Dataset excerpts Block Start

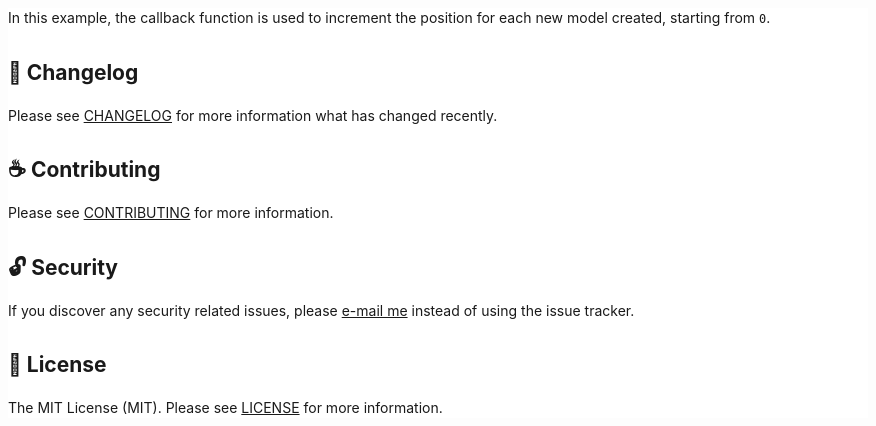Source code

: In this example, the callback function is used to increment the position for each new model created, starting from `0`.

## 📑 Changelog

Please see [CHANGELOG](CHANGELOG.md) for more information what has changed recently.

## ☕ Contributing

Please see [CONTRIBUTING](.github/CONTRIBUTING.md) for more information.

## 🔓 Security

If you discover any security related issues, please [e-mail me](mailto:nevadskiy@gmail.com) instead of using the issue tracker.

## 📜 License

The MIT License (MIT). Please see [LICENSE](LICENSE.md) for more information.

Dataset excerpts Block End
Dataset excerpts Block Start

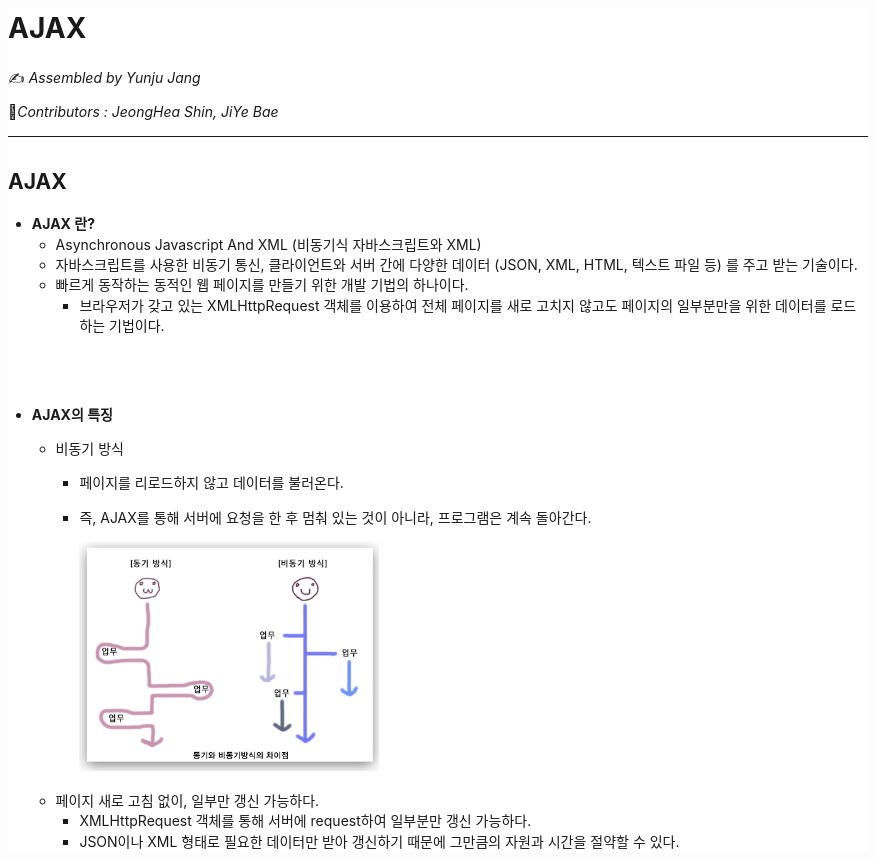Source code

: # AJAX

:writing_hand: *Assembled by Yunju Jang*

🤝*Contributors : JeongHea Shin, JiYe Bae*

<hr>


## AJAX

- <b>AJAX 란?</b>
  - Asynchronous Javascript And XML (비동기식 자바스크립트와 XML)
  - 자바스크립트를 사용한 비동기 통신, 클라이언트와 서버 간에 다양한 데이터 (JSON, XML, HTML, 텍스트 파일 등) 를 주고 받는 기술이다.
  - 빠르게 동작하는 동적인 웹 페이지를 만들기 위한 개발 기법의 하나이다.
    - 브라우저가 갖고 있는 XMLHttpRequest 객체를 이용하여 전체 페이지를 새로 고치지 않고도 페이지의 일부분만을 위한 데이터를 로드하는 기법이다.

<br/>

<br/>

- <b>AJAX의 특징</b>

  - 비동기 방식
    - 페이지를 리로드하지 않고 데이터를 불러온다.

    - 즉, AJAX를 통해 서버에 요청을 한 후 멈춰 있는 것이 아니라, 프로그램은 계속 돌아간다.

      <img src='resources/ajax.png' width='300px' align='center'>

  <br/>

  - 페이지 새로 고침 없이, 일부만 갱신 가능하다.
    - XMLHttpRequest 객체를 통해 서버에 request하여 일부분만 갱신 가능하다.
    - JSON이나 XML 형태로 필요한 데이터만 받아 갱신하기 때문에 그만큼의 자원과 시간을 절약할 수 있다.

Dataset excerpts Block End
Dataset excerpts Block Start

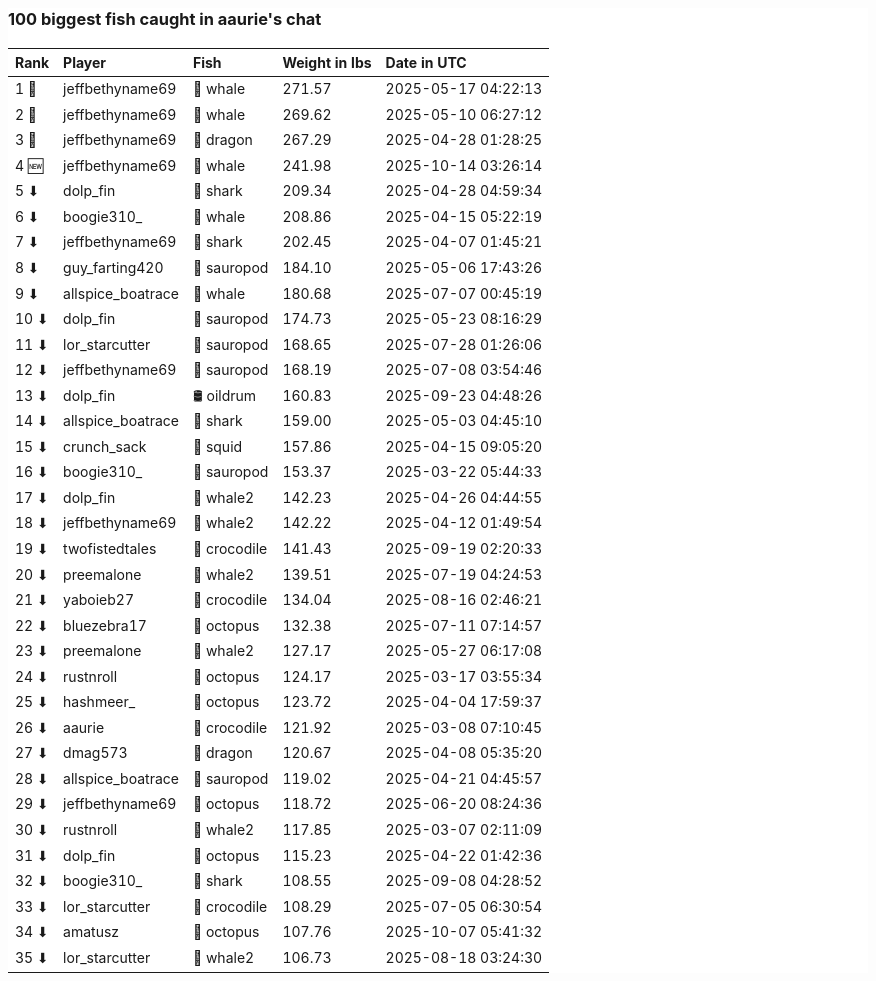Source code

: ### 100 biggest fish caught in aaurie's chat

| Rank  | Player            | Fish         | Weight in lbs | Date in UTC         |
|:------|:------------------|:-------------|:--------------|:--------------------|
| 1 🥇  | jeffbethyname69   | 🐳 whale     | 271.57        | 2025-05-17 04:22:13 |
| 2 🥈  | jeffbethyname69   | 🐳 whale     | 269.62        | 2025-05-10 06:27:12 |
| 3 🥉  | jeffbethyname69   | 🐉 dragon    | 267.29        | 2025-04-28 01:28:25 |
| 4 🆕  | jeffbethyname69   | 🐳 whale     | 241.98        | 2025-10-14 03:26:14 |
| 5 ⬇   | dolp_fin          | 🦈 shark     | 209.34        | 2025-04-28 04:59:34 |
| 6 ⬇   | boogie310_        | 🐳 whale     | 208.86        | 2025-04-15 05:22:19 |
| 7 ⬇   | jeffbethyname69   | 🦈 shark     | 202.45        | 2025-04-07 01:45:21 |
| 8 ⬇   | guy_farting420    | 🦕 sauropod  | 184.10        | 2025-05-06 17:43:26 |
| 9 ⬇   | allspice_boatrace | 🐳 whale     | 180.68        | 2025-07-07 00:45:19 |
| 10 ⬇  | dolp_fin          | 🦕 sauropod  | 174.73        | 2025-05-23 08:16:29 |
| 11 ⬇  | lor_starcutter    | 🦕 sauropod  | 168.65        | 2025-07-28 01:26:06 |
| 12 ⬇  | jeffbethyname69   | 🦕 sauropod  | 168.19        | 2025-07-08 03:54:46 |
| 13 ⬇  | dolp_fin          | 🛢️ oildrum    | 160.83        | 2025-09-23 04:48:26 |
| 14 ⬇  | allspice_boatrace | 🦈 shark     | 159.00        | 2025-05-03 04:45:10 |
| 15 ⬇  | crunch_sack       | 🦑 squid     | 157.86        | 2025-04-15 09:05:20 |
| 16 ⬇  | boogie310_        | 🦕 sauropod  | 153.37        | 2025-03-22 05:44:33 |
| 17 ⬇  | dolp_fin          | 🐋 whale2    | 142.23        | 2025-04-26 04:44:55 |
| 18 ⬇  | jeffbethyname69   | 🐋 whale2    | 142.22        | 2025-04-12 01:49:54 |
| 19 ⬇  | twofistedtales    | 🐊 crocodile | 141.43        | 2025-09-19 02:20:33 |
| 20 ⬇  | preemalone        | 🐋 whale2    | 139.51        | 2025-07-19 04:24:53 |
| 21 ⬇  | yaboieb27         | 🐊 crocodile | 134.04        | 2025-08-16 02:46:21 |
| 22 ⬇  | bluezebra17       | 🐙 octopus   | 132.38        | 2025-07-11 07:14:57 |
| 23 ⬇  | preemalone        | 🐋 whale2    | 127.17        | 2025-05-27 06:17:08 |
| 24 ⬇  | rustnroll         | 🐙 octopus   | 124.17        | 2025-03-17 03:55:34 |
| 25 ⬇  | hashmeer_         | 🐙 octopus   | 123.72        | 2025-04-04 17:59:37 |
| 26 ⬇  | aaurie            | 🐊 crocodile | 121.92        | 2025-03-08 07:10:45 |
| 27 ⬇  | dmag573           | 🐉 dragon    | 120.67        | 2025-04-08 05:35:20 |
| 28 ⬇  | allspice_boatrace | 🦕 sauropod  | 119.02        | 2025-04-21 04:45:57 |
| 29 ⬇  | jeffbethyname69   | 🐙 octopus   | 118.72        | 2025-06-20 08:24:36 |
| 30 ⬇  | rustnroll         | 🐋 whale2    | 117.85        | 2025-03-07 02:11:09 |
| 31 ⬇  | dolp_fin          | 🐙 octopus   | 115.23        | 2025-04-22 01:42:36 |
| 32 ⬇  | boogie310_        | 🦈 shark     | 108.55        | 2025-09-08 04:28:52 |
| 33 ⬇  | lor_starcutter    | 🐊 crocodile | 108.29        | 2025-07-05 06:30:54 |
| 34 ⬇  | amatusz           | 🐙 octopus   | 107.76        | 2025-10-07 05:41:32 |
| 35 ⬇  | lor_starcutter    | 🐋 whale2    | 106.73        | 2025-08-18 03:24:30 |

Dataset excerpts Block End

Output the stretch of lines from the one containing "- 페이지 새로 고침 없이, 일부만 갱신 가능하다." through the one containing "- JSON이나 XML", with nothing changed.

  - 페이지 새로 고침 없이, 일부만 갱신 가능하다.
    - XMLHttpRequest 객체를 통해 서버에 request하여 일부분만 갱신 가능하다.
    - JSON이나 XML 형태로 필요한 데이터만 받아 갱신하기 때문에 그만큼의 자원과 시간을 절약할 수 있다.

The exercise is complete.